I Didn’t Become an Engineer to Write Prompts.
2 min readThis is the golden era of engineering.
This is the best time to be a developer.
I’m building 100 ideas. I’ve never felt this powerful and productive.
I keep reading and hearing these statements.
And honestly? I can’t relate.
I’m an engineer who just wants to write code for my job, solve real problems, get recognized for my problem-solving skills — and that’s it. I’m not into building endless side projects. I’m not excited about “just create things because AI exists.” That hype doesn’t move me.
For someone like me, when AI starts doing most of the job I trained for, this doesn’t feel like a golden era.
My motivation to go to work or even log in every morning came from knowing I was doing something that only a small percentage of humans could do well. That’s what made it meaningful. That’s what made it worth it.
Now? It feels like it’s just a prompt away.
And that slowly pulls me away from engineering instead of pulling me deeper into it.
When I bring this up with fellow engineers, I hear the same responses every time:
1 . “But AI code isn’t that good.”
2 . “We still need experienced engineers to tell AI what to do.”
3 . “Think of AI as your junior.”
4 . “Performance isn’t great yet.”
Hear me for once - all of these arguments collapse the moment leadership decides speed matters more than quality.

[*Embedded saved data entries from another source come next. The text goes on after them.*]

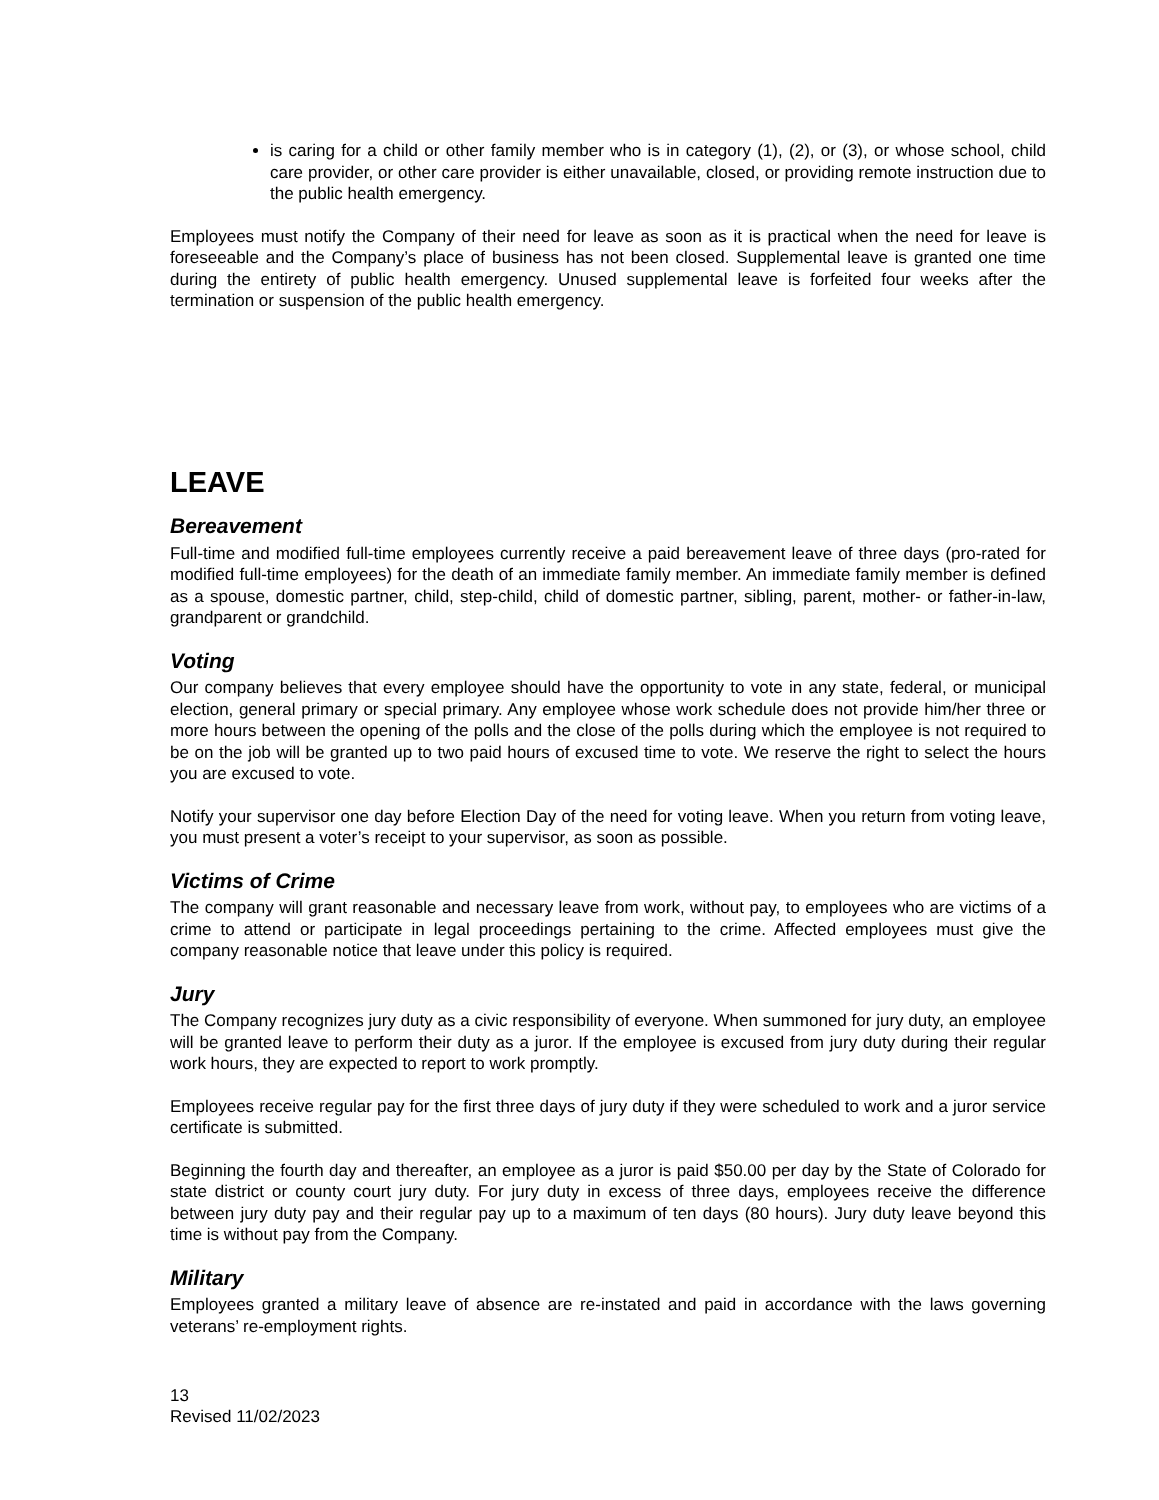is caring for a child or other family member who is in category (1), (2), or (3), or whose school, child care provider, or other care provider is either unavailable, closed, or providing remote instruction due to the public health emergency.
Employees must notify the Company of their need for leave as soon as it is practical when the need for leave is foreseeable and the Company’s place of business has not been closed. Supplemental leave is granted one time during the entirety of public health emergency. Unused supplemental leave is forfeited four weeks after the termination or suspension of the public health emergency.
LEAVE
Bereavement
Full-time and modified full-time employees currently receive a paid bereavement leave of three days (pro-rated for modified full-time employees) for the death of an immediate family member. An immediate family member is defined as a spouse, domestic partner, child, step-child, child of domestic partner, sibling, parent, mother- or father-in-law, grandparent or grandchild.
Voting
Our company believes that every employee should have the opportunity to vote in any state, federal, or municipal election, general primary or special primary. Any employee whose work schedule does not provide him/her three or more hours between the opening of the polls and the close of the polls during which the employee is not required to be on the job will be granted up to two paid hours of excused time to vote. We reserve the right to select the hours you are excused to vote.
Notify your supervisor one day before Election Day of the need for voting leave. When you return from voting leave, you must present a voter’s receipt to your supervisor, as soon as possible.
Victims of Crime
The company will grant reasonable and necessary leave from work, without pay, to employees who are victims of a crime to attend or participate in legal proceedings pertaining to the crime. Affected employees must give the company reasonable notice that leave under this policy is required.
Jury
The Company recognizes jury duty as a civic responsibility of everyone. When summoned for jury duty, an employee will be granted leave to perform their duty as a juror. If the employee is excused from jury duty during their regular work hours, they are expected to report to work promptly.
Employees receive regular pay for the first three days of jury duty if they were scheduled to work and a juror service certificate is submitted.
Beginning the fourth day and thereafter, an employee as a juror is paid $50.00 per day by the State of Colorado for state district or county court jury duty. For jury duty in excess of three days, employees receive the difference between jury duty pay and their regular pay up to a maximum of ten days (80 hours). Jury duty leave beyond this time is without pay from the Company.
Military
Employees granted a military leave of absence are re-instated and paid in accordance with the laws governing veterans’ re-employment rights.
13
Revised 11/02/2023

The moment someone says, “We need to ship faster. AI is there, right?” The moment estimations get cut because “you can just use AI.” The moment scaling issues happen and the answer is, “Can’t we just make AI handle it?”
That’s when the philosophical defense of craftsmanship dies.
It’s not about whether AI code is perfect. It’s about how organizations use it.
And right now, it feels less like empowerment and more like replacement.